*** STORED DATA Section Begins ***

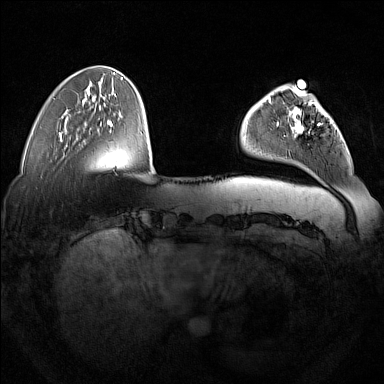
Breast MRI (dynamic contrast-enhanced), one axial slice. Position 41 of 160 along the scan axis. Dynamic contrast-enhanced series, time point 2 of 7 at this slice position (early post-contrast). 1.5 T. TE 1.8 ms, TR 5 ms. 1 mm slice thickness. 384 × 384 image matrix, field of view 350 × 350 mm. Female patient.
Outlined on this slice (semi-automatically segmented with operator editing):
- enhancing-tissue mask used for the functional tumour volume (all voxels passing the contrast-enhancement thresholds inside the analysis volume; usually the tumour): bounding box [x1, y1, x2, y2] px = [277, 102, 331, 136]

*** STORED DATA Section Ends ***

Return the lines of the listing where the string "slice" appears.

Breast MRI (dynamic contrast-enhanced), one axial slice. Position 41 of 160 along the scan axis. Dynamic contrast-enhanced series, time point 2 of 7 at this slice position (early post-contrast). 1.5 T. TE 1.8 ms, TR 5 ms. 1 mm slice thickness. 384 × 384 image matrix, field of view 350 × 350 mm. Female patient.
Outlined on this slice (semi-automatically segmented with operator editing):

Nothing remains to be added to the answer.